Today, two trends threaten that preeminence and our national security. First, the United States and its adversaries are in a Manhattan Project-like race to develop several game-changing technologies, including quantum computing, artificial intelligence and biosynthesis. Second, the United States’ historical lead in basic research and innovation has been fading fast. China is becoming a technological peer. This is a result of the Chinese strategy of massive coordinated investment in designated technological areas.
The stakes are as high as they were during World War II. Artificial intelligence could automate dangerous jobs, eliminate human error from medical emergencies or predict the weather. It could also be used to deploy thousands of autonomous microdrones for violent attacks against which defense would be nearly impossible. Biotechnology is creating ways to manipulate the very building blocks of life that might address pandemics and world hunger or to develop weapons that target specific human genotypes.
Innovation is the product of a complicated mixture of money; inspired, hard-working people; and the environment in which they meet. Many of the ingredients, like unorthodox thinking, tolerance of failure, and flat, flexible organization, are unusual or even anathema to government culture. Government is not naturally configured to “think different” or to “move fast and break things.” That must change.
Most importantly, we do not need to “beat China at its own game” of centrally directed, hierarchical, planned innovation. Instead, we need to do better in the distinctly American directions of openness, flexibility and agility.
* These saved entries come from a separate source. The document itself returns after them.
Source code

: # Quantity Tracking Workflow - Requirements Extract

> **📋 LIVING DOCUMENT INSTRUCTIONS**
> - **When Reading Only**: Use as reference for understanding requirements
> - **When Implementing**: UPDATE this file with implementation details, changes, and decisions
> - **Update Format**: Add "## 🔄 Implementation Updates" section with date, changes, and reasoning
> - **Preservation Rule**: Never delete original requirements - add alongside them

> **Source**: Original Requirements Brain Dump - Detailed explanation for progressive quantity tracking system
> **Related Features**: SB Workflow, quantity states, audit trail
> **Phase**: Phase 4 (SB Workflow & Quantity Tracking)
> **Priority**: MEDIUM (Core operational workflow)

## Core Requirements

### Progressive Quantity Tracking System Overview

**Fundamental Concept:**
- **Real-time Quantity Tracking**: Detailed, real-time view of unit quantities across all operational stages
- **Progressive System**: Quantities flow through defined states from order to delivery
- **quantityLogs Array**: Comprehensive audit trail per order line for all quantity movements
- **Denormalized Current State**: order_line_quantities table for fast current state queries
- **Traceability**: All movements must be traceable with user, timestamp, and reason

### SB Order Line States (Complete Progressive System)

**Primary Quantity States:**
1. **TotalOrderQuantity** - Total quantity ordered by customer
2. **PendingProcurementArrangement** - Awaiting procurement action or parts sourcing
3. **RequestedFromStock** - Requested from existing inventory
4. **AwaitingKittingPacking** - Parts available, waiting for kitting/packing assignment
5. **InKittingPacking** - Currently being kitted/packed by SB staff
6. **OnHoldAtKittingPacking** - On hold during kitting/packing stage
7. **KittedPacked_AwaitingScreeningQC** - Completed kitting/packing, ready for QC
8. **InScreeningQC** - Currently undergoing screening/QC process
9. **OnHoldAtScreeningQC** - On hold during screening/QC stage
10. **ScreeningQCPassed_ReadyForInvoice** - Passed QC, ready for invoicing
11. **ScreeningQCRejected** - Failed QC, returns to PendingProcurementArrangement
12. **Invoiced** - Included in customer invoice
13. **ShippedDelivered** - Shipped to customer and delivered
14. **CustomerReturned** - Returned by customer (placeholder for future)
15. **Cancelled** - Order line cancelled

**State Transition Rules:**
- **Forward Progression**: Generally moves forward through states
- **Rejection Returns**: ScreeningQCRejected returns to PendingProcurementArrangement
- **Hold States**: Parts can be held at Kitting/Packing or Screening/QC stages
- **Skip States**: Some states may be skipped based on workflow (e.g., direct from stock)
Increasing money for basic research is important, but it is far from sufficient. The private sector and other countries are now innovating and undertaking the majority of global R&D. Capturing the brainpower, ideas, methods and products of U.S. entrepreneurs and academics is the key.
This is not a foreign idea to national security leaders. The CIA’s In-Q-Tel venture invests in promising technologies side by side with venture capitalists. The Air Force has partnered with Silicon Valley’s Pivotal Software to pioneer a modern software development unit in Boston. But there are very few programs to rotate outside engineers, academics and data experts into government agencies and departments to solve hard problems. Combine this with the Trump administration’s hard turn against immigration and we are purposely denying ourselves access to the best and the brightest.
Rethinking government policy is particularly crucial in the esoteric area of software development. Software is often considered a product to be acquired. But it is much more. The environment in which it is developed — its speed, agility, responsiveness to the end user and constant, real-time improvement — is essential to almost all other innovation. Marc Andreessen famously noted in 2011 that “software is eating the world”. He meant that every aspect of life, including national defense, has become deeply dependent on software. Government must evolve away from last century’s practices of years-long development cycles for proprietary and cumbersome software to a world in which software is nimble and alive to constant improvement, like your iPhone apps.
Government must also rethink its own structure. Cyber issues and artificial intelligence defy placement into neat jurisdictions. Congress punishes risk in a way that deadens innovation. Woe to the program manager asked to explain failure to a congressional committee, even if that failure clarifies the path to success. And sadly, members of Congress are usually well behind their children and grandchildren in technical know-how.
Finally, winning is important, sometimes critical. But technological races rarely stay won; four years after the Manhattan Project, the Soviets detonated their own atomic bomb. The U.S. must therefore return to leading the world in the establishment of ethics and international norms that guide when, how and why we use these incredible technologies. While we may not always be able to outspend or outman our competitors, we can — and must — do what we’ve always done: lead in the creation of a better and safer world.
Openness, flexibility, speed and leadership are the key. Now is the time for their adoption. Our tradition of technological leadership and the security that follows is at stake.
Rep. Jim Himes is a Democrat representing Connecticut’s 4th District. He is a member of the House Financial Services and Intelligence committees and chairs the latter’s Strategic Technologies and Advanced Research Subcommittee.